# PAGE TEXT:
* begin *

On boxing day 2013, I floated in the Dead Sea for the first time, whilst Rick Astley’s ‘Never Gonna Give You Up’ drifted on the wind from one of the open, but empty, beachfront hotels. It was a surreal experience – mostly because of Rick Astley if I’m honest – but also because the beach was almost completely deserted, and because the ability to float unaided is, frankly, really weird.
I highly recommend a visit to the Dead Sea, even though it is not actually a sea, but a lake in the Negev desert about 1300 metres below sea level. We visited as part of a one week trip to Tel Aviv (we also managed to fit in a day in Jerusalem, which was also fascinating) and I am so glad that we did. For me, the desert scenery en route to the Dead Sea was far removed from anything I had seen before and I absolutely loved seeing camels roaming over the sand dunes with their bedouin owners – not least because there were still remnants of snow around the outskirts of Jerusalem. What an unexpected contrast!

* end *

# GIVEN EXERCISE A:
Which places does the Dead Sea travel piece above name? List each one once.
# GIVEN EXERCISE B:
Could you repeat word for word the passage of the Dead Sea travel piece above that starts with "I highly recommend" and goes on through "an unexpected contrast!"?

# DATA SHOWN:
* begin *

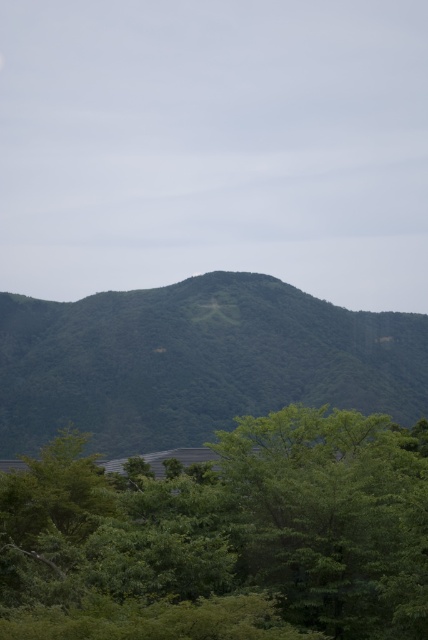
Between point (386, 608) and point (149, 413), which one is positioned behind?

The point (149, 413) is behind.

The width and height of the screenshot is (428, 640). In order to click on green leafy tree at lower center in this screenshot , I will do `click(225, 536)`.

Describe the element at coordinates (225, 536) in the screenshot. The image size is (428, 640). I see `green leafy tree at lower center` at that location.

Locate an element on the screen. The width and height of the screenshot is (428, 640). green leafy tree at lower center is located at coordinates (225, 536).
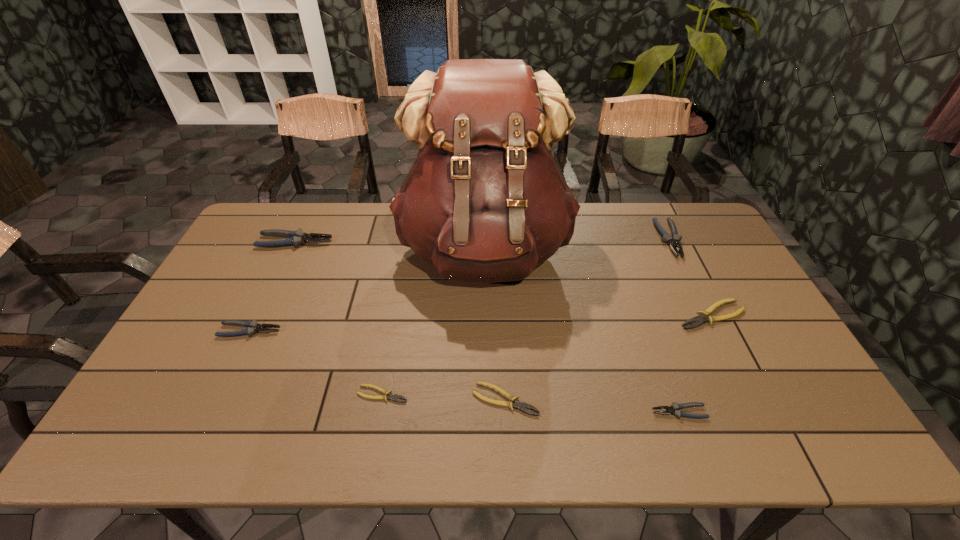
Locate an element on the screen. The image size is (960, 540). vacant space located 0.230m at the gripping part of the smallest gray pliers is located at coordinates (556, 412).

Find the location of a particular element. vacant space located at the gripping part of the smallest gray pliers is located at coordinates (581, 412).

The height and width of the screenshot is (540, 960). Identify the location of vacant region located at the gripping part of the smallest gray pliers. (564, 412).

The image size is (960, 540). Find the location of `vacant space situated 0.110m on the right of the second yellow pliers from right to left`. vacant space situated 0.110m on the right of the second yellow pliers from right to left is located at coordinates (583, 399).

I want to click on free spot located 0.270m on the right of the shortest object, so click(x=517, y=394).

Find the location of a particular element. satchel that is positioned at the far edge is located at coordinates [484, 202].

Identify the location of object that is at the far left corner. (295, 238).

Where is `object that is at the far right corner`? object that is at the far right corner is located at coordinates (673, 241).

In the image, there is a desktop. Where is `vacant space at the far edge`? Image resolution: width=960 pixels, height=540 pixels. vacant space at the far edge is located at coordinates (617, 205).

Locate an element on the screen. This screenshot has width=960, height=540. vacant area at the left edge of the desktop is located at coordinates (205, 315).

* end *

# CORRECT RESPONSE A:
Dead Sea
Negev desert
Tel Aviv
Jerusalem

# CORRECT RESPONSE B:
I highly recommend a visit to the Dead Sea, even though it is not actually a sea, but a lake in the Negev desert about 1300 metres below sea level. We visited as part of a one week trip to Tel Aviv (we also managed to fit in a day in Jerusalem, which was also fascinating) and I am so glad that we did. For me, the desert scenery en route to the Dead Sea was far removed from anything I had seen before and I absolutely loved seeing camels roaming over the sand dunes with their bedouin owners – not least because there were still remnants of snow around the outskirts of Jerusalem. What an unexpected contrast!